The hardest part about making the decision to give up is that there is always a fine line between the give up and success axis. We have all been on both ends of the spectrum; the times when you finally broke through and achieved your goal; and the time when you have quit just shy of the goal line. Perhaps the most influencing part about going one way or the other on that line is the thoughts you think right before that decision. Here are 5 of the most common thoughts people think before giving up on an intended goal.
“This is just too hard”
This one is heard all too commonly. Everything is fine and dandy until its gets just hard enough to reach your breaking point where the brain says this is too uncomfortable and I am at my limit. So then your brain signals to your body to just stop working on what ever it is that you are doing. It’s not your brain’s fault as this is what it is designed to do. The issue is though, is that goals and accomplishments worth doing are almost always hard and difficult to accomplish, but that is simply what makes it worth the hardship you’ll go through; to see the glory of the other side.
“This is not worth it”
Most that use this one are the ones who have been in the trenches so long that they have lost sight of the real intended goal and more importantly the reason why they started in the first place. At this point in their mind, the struggle of working towards the goal now out weighs the intended emotion received with the accomplishment of the goal. In this case the best action to take is to stop the work and go back to look at the reasoning of the intended project and the outcome that it would accomplish. Most of the time that feeling will be reinvigorated and struggle will lessen enough to complete the task; finishing the goal.
“I can’t do this”
Closely related to our first reason with some subtle differences. The first reason dealt with the brain’s defense mechanism to activate and give reasons to stay in that comfort zone; this reason though is a direct reflection of self worth and the judgement on which you give your abilities to complete the task. You have deemed yourself unworthy by your own accord to be the one who has success at this goal. Simple way to reverse this is drop the letter “t” off of can’t and turn it into I can. Simple positive affirmations go a long way in overcoming the “I can’t” plague, and the results it has can be pretty amazing too.

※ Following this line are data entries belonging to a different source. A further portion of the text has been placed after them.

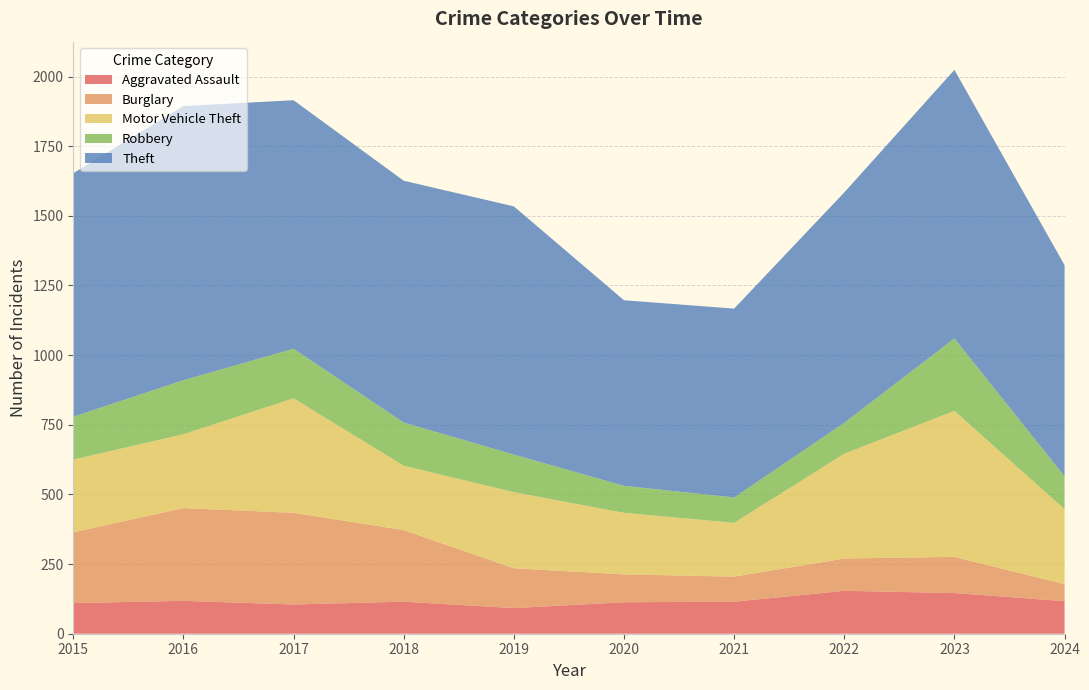

Reading left to right, what are all the values shown in this chart?

Aggravated Assault: 110	118	105	115	92	113	115	154	146	117
Burglary: 254	333	329	257	143	100	90	116	130	61
Motor Vehicle Theft: 261	265	411	231	273	221	193	376	524	269
Robbery: 154	194	178	155	135	97	91	111	260	118
Theft: 874	984	892	868	891	666	678	827	964	758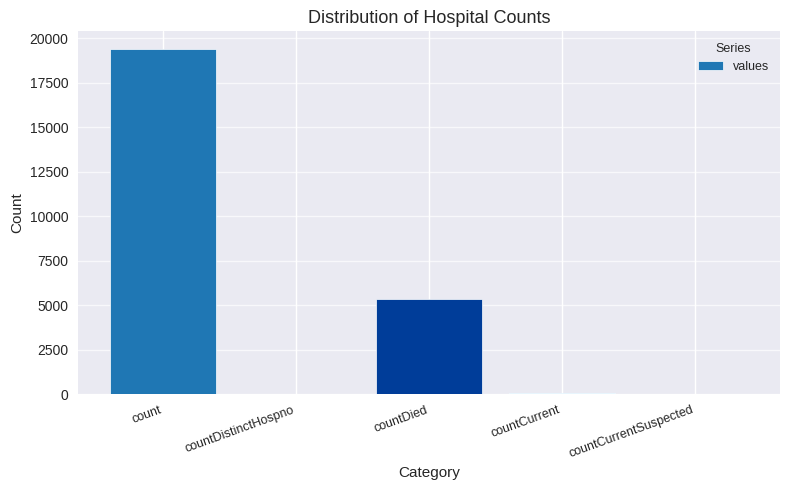

What is the sum of all values?

24875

“They didn’t finish, why should I?”
Another easy justification to let yourself off of the hook. If others put in effort and didn’t make it, what makes me think I can make it? This is the age old trap of putting yourself on the level of everyone else and limiting your personal power to join the average crowd. When you level yourself to others who have already given up, you essentially say “I will only ever be as good as them and nothing more”. It takes all of your own individual talents and gumption, and throws them right out the window. It should not matter what anyone has said or done, you are not everyone else nor do you ever have to be. Show your personal ethics in such a way that that average crowd turns around and beings to marvel at you, now making you the standard that they follow and not the other way around.
“I’ll do this later”
Some may argue that this is not necessarily a thought of giving up; it essentially is though. While I warrant the sometimes this can be used in the proper manner without the thought of never returning to it; it is mostly used in the negative way. This is a synonym for ‘I give up’. Putting a task off for “later” means that your brain is using one of its many distractive techniques to keep you in a comfortable state and not challenge you. You know that later never comes, and therefore the goal never gets done. Instead, perform at least a little task that can be completed in a short time, ensuring that you will get it done, since you have already started.